Usually they are 120000 – 160000 bp.
Hence they code for more proteins than animal mitochondria.
Pseudogenes: does not have an impact over the genome. It lacks an open reading frame and does
not contain a stop codon, it is a fake gene. Eukaryotes contain the same amount of pseudogenes as
normal genes.
To see if species are related to each other, look at the amount of shared transposons (at a specific
position).
Mechanisms of chromosome evolution:
(Mutagenesis/clastogenesis):
- Gene duplication, usually via homologous recombination (e.g., during collapsed DNA
replication fork rescue)
- Pseudogene formation
- Whole genome duplications
- Endosymbiosis
- Transposons (SINE, LINE, Retroelements)
- Mutations (point mutation, deletion, insertions, inversions, duplications)
- Cross over/recombination
- Exon shuffling (the likely accelerator of eukaryotic evolution over the last 500 million years)
- Genome reduction and gene loss (“less is more”)
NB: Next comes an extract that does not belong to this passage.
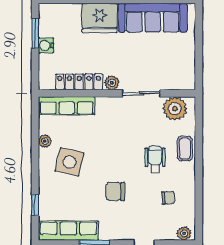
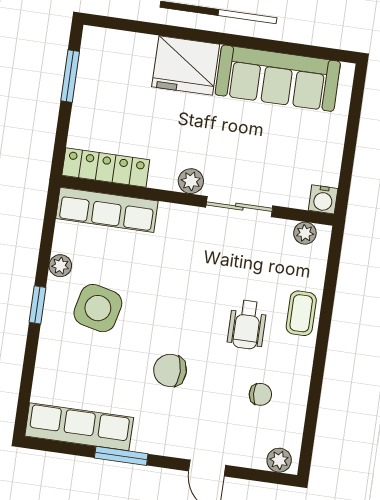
water cooler: (46, 45) -> (323, 199), moved, turned -90
locker: (79, 82) -> (106, 168), moved
plant: (175, 109) -> (305, 233), width x0.53, depth x0.53
wheelchair: (155, 159) -> (247, 325), turned 180
window: (35, 205) -> (38, 305), moved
- Frame shift → nonsense → pseudogene
- Horizontal gene transfer
- Sexual reproduction, meiosis → cell fusion
1.5% of the DNA codes for proteins.
, L2 – Introduction Metagenomics
Microbial perspective: species diversity and metabolic potential in microbial communities
- To understand biodiversity and activities of microorganisms in nature and to monitor their
effects on ecosystems.
- The majority of microbial biodiversity cannot be captured by cultivation based methods →
can (meta)genomics help?
Crystal ball prediction = discovered by Carl Woese, genome sequencing has come of age, and
genomics will become central to microbiologys future.
Metagenomics: environmental and community genomics is the genomic analysis of microorganisms
by direct extraction and cloning of DNA from an assemblage of microorganisms (ecosystem).
Problems to be solved by metagenomics:
- Which species are present and what is their abundance?
- Which functions are present/absent?
- Who is active?
Phylomarker (has to be present anywhere in all organisms, 16S and 23S ribosomes rRNA) and
functional markers (a marker specific for anammox bacteria for example) should be used.
Metagenomics:
- Classical genomics and microbiology largely rely on isolating individual microbial species in
pure cultures.
- Thus far, only a miniscule fraction (1%) of the estimated millions of microbial species on
Earth can be cultured.
- Metagenomics allows to access a community’s genome without relying on pure cultures.
- Metagenomics transcends the limitations of classical genomics and microbiology.
- Metagenomics gives scientists access to millions of microbes that have not previously been
studied & is very helpful designing novel cultivation strategies.
Metagenomics questions:
- Within an environment:
o What biological functions are present (absent)?
o What organisms are present (absent)?
- Compare data from (dis)similar environments
o What are the fundamental rules of microbial ecology?
- Adapting to environmental conditions?
o How?
o Evidence and mechanisms for lateral transfer
- Search for novel proteins and protein families
o And diversity within known families
Importance of metagenomics:
- Soil health: A community of microorganisms are required to recycle nutrients. Farmers want
to know what is there (what a good soil is).